> _WORK REQUEST_
From the items below, copy out verbatim the part that opens with the line containing "#### Powertrains and fuels defaults" and closes with the line containing "These values are", including both of those lines. Leave the pictures out of your answer.

★ ★ ★ ★ ★ ★ ★

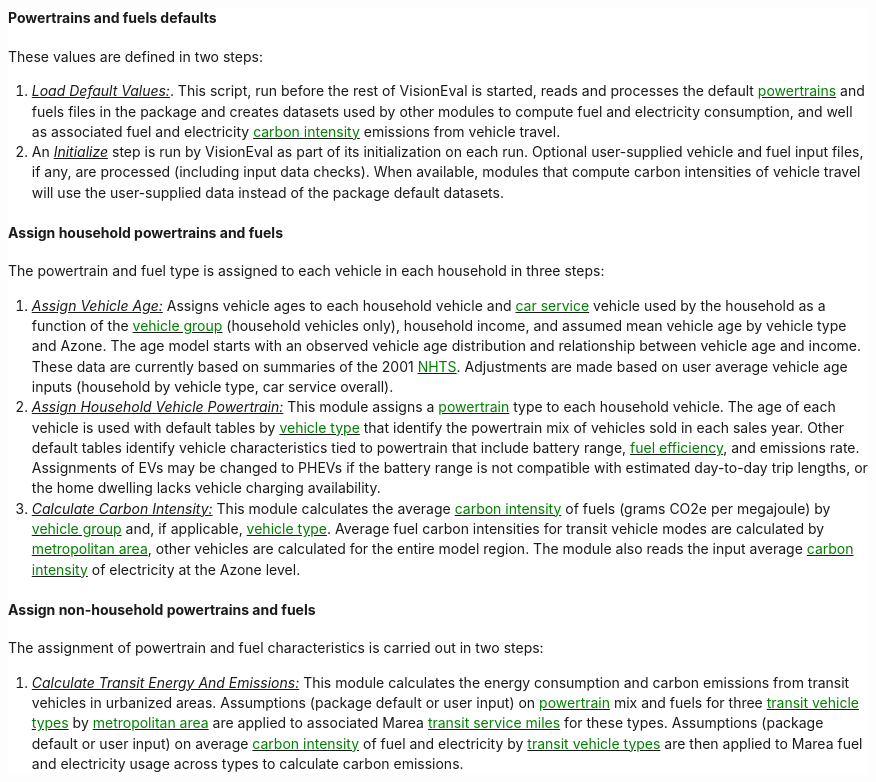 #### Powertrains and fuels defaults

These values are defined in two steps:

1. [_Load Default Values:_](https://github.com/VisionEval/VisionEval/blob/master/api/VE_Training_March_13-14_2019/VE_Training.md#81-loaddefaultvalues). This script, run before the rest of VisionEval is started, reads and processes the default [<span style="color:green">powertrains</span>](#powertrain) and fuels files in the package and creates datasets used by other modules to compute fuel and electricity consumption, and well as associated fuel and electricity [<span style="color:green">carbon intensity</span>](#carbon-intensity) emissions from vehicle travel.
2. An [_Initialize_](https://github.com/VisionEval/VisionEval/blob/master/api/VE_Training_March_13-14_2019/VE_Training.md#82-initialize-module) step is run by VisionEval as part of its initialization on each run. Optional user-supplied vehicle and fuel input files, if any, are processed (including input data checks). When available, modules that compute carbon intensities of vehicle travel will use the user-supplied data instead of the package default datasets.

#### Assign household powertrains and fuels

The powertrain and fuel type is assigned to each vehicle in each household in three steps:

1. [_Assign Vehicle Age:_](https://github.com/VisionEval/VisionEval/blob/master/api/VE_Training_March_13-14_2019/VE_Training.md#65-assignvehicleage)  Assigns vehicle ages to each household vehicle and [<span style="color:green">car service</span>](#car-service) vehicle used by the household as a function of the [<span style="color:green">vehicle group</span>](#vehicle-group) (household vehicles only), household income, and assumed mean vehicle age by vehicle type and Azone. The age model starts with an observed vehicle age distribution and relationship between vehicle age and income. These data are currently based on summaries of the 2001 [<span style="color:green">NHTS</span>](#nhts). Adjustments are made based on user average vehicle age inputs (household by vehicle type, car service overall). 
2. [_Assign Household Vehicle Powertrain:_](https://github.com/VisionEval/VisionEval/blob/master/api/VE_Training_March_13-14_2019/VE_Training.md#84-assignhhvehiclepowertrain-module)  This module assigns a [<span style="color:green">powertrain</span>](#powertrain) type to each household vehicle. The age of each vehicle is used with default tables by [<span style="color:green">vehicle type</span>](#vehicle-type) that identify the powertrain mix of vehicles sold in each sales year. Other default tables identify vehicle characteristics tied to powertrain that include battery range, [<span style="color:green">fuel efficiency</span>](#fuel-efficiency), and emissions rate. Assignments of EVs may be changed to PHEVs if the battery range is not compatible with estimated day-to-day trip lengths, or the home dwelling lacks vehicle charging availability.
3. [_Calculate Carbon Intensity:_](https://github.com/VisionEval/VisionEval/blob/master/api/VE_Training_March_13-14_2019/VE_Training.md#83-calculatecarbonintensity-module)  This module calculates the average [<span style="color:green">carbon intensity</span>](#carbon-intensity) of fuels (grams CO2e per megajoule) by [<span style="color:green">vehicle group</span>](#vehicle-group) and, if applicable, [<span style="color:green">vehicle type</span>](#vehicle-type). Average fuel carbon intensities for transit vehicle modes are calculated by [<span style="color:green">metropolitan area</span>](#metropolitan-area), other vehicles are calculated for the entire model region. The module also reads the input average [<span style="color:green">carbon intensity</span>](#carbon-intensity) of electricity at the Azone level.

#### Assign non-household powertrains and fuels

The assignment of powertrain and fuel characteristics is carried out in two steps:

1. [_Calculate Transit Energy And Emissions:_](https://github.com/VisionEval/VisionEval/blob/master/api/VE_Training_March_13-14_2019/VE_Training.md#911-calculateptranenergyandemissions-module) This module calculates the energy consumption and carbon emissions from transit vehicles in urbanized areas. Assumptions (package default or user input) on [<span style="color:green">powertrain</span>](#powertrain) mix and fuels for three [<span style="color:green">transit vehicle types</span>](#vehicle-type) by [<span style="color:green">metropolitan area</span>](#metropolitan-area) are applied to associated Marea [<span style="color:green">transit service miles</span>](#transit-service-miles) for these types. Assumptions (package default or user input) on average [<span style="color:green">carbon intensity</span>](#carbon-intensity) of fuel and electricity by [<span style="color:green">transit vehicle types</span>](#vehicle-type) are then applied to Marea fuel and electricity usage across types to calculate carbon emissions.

★ ★ ★ ★ ★ ★ ★

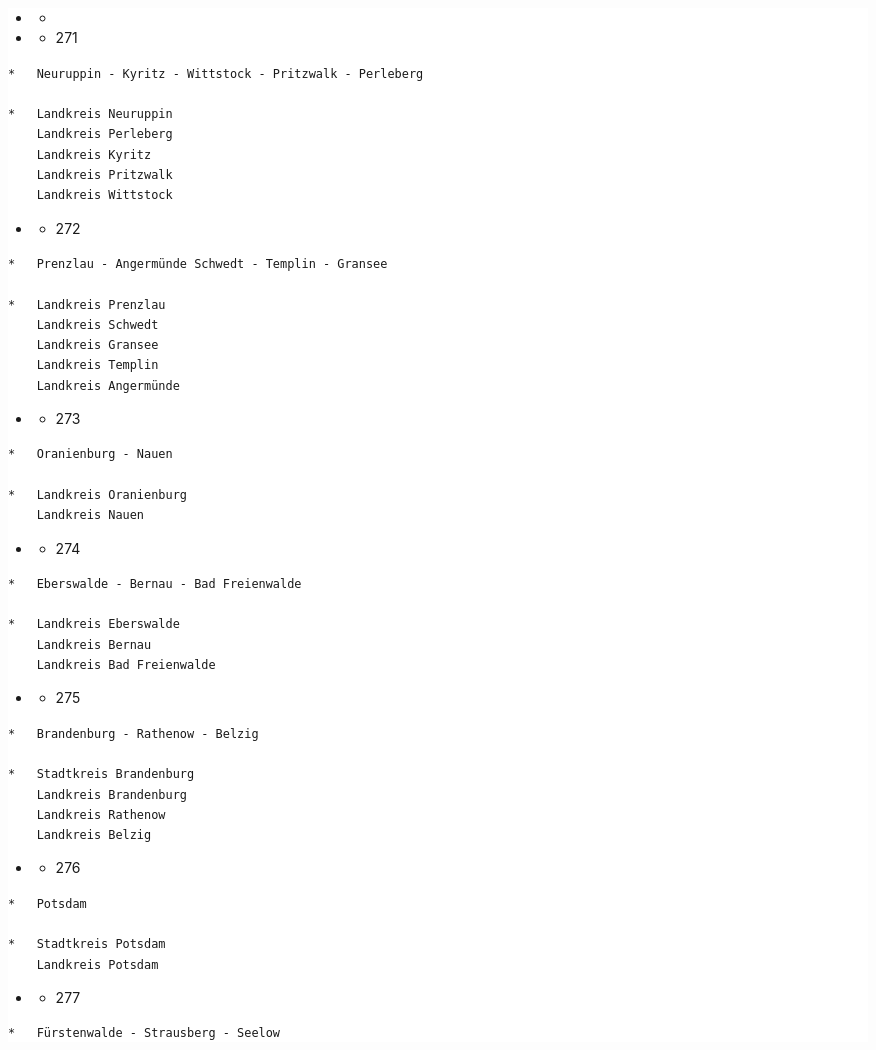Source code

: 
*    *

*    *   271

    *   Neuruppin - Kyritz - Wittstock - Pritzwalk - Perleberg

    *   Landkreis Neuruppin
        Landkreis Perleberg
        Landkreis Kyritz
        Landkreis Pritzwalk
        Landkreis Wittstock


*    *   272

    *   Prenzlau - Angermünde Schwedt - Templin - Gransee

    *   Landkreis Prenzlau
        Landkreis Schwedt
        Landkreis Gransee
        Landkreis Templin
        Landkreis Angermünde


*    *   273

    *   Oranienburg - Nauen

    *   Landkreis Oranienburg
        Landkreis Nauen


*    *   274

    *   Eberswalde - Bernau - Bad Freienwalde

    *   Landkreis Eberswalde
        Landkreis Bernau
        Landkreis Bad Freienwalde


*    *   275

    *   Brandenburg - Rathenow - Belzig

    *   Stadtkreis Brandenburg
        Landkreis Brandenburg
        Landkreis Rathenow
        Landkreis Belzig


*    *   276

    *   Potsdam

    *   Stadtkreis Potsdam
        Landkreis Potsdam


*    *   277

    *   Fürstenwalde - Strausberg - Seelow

★ ★ ★ ★ ★ ★ ★

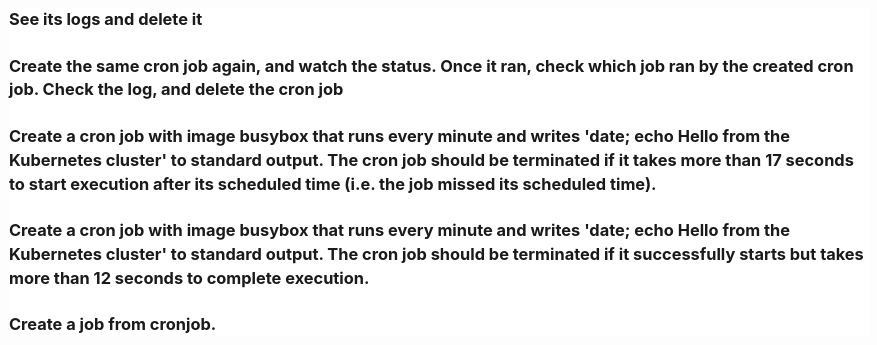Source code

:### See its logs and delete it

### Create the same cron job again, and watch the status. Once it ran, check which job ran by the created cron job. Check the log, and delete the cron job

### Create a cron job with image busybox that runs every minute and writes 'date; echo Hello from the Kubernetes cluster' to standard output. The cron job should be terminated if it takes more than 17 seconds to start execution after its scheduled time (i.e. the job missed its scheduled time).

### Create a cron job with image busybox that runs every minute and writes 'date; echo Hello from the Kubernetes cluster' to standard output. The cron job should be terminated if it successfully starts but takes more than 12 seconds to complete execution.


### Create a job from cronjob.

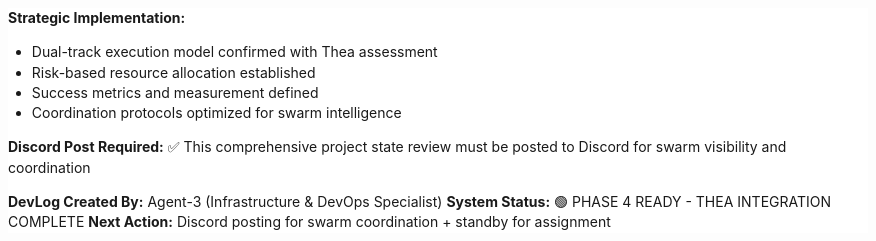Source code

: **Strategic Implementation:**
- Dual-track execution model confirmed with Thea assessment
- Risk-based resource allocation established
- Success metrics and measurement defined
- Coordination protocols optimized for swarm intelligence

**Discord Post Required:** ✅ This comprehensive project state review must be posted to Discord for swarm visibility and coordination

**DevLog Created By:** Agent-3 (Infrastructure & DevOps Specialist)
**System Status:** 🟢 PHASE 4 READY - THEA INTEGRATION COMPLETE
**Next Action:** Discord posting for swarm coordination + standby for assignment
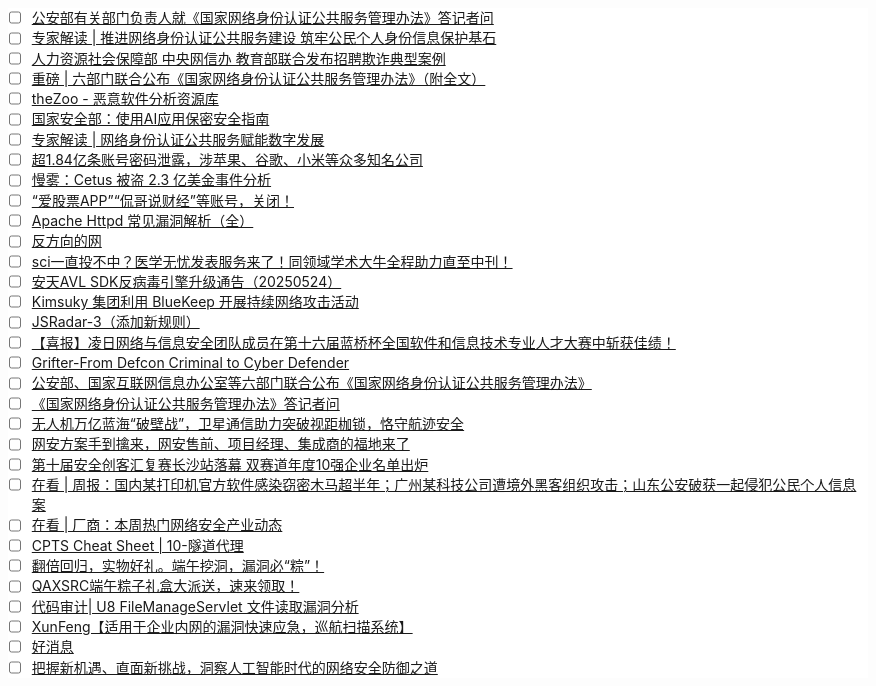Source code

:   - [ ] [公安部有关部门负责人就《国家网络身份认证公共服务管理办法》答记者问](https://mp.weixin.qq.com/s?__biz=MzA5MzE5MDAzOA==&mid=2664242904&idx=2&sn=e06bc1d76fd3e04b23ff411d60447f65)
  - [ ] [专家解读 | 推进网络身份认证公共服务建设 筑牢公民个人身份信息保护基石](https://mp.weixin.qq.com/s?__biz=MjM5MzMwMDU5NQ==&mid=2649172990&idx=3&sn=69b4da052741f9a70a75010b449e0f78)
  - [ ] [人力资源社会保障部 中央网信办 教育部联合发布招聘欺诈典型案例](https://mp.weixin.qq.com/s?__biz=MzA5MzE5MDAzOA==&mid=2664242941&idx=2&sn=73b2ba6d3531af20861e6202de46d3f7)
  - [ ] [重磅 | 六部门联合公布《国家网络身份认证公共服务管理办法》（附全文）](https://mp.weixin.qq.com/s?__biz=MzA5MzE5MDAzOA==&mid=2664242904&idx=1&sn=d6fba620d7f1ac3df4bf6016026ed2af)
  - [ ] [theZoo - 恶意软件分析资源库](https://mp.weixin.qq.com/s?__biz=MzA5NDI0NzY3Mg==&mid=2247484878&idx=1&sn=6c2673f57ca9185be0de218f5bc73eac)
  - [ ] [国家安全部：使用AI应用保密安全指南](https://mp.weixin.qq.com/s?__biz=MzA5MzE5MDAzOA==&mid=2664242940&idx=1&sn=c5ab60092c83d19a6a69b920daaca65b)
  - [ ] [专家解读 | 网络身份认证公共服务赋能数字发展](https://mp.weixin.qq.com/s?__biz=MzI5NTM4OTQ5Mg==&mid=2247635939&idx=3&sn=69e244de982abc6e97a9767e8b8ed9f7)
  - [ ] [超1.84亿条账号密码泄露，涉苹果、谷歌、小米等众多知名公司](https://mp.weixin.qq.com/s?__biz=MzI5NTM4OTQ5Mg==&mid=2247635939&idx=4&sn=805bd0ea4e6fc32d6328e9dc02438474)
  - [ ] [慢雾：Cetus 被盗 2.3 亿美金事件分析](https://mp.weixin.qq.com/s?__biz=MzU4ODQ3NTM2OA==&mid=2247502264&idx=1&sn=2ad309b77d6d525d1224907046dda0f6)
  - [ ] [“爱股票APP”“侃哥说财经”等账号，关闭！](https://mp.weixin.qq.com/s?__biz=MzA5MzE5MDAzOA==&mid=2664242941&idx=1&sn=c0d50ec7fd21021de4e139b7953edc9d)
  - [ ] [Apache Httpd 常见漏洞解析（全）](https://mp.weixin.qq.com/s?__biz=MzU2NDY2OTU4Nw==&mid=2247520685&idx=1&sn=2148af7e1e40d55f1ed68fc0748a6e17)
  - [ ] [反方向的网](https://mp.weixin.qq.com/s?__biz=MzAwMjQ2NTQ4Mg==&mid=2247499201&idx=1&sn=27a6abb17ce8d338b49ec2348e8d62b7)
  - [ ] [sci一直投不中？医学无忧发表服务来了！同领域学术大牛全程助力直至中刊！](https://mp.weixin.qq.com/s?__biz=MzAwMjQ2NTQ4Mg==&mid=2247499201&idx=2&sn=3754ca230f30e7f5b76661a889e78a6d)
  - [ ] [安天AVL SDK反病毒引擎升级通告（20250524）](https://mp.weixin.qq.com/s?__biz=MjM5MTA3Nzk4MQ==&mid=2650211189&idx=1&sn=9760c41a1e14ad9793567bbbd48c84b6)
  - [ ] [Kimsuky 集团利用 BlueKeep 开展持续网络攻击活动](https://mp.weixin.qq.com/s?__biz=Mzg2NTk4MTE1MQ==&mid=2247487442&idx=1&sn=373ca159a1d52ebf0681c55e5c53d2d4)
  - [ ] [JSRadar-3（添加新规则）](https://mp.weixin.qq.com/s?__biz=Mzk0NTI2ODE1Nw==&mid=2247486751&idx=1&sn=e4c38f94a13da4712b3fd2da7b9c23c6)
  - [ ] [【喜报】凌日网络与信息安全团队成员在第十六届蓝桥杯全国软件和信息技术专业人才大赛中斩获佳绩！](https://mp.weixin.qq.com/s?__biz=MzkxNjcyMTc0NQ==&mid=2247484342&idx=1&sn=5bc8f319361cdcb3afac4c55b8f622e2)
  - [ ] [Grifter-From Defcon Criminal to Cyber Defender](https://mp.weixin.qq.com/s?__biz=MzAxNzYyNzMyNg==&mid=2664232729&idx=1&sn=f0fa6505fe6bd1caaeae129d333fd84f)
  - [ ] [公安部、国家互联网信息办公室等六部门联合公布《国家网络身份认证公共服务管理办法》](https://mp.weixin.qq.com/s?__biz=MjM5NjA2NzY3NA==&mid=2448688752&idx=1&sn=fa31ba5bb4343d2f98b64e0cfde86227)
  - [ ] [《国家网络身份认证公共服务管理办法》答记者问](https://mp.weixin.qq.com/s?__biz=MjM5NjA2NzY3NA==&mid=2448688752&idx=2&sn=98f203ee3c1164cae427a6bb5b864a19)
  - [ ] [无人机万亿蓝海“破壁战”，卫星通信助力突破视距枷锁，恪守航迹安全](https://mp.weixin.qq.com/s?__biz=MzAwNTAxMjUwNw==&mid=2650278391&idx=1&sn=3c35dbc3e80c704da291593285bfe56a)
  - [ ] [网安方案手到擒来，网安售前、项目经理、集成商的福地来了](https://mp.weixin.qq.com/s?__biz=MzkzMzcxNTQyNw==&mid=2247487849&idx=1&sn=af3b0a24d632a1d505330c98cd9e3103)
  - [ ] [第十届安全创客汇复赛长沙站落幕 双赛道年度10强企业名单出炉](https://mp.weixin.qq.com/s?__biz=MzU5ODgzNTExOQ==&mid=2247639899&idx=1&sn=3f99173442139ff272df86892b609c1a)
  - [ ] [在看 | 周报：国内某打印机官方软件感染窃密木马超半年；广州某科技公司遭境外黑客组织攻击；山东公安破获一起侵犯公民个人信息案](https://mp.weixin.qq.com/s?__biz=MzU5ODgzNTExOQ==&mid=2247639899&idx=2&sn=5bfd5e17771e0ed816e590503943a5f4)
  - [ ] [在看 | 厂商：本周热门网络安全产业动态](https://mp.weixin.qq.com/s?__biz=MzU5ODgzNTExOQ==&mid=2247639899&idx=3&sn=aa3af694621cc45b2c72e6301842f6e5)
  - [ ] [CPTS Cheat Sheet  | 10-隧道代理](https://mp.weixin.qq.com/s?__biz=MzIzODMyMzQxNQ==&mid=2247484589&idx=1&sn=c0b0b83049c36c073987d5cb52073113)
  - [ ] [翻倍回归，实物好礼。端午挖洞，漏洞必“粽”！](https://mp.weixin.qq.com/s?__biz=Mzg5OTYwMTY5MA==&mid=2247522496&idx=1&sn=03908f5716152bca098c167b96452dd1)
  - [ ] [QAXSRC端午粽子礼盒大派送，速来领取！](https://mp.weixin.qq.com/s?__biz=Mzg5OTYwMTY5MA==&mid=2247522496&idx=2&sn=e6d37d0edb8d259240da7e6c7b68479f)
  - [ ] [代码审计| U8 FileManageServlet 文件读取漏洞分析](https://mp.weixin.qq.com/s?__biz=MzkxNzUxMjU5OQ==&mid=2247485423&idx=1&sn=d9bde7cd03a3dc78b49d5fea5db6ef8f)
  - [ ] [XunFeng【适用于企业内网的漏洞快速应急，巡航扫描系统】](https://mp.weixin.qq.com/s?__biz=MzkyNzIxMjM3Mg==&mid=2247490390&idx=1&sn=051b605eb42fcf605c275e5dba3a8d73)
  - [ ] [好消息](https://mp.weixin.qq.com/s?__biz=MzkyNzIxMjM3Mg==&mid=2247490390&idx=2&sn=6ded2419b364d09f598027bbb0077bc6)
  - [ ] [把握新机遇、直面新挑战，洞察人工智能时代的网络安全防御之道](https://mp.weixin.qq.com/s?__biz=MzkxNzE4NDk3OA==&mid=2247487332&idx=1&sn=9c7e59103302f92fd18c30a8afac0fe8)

★ ★ ★ ★ ★ ★ ★

> _TASK RESPONSE_
 #### Powertrains and fuels defaults

These values are defined in two steps:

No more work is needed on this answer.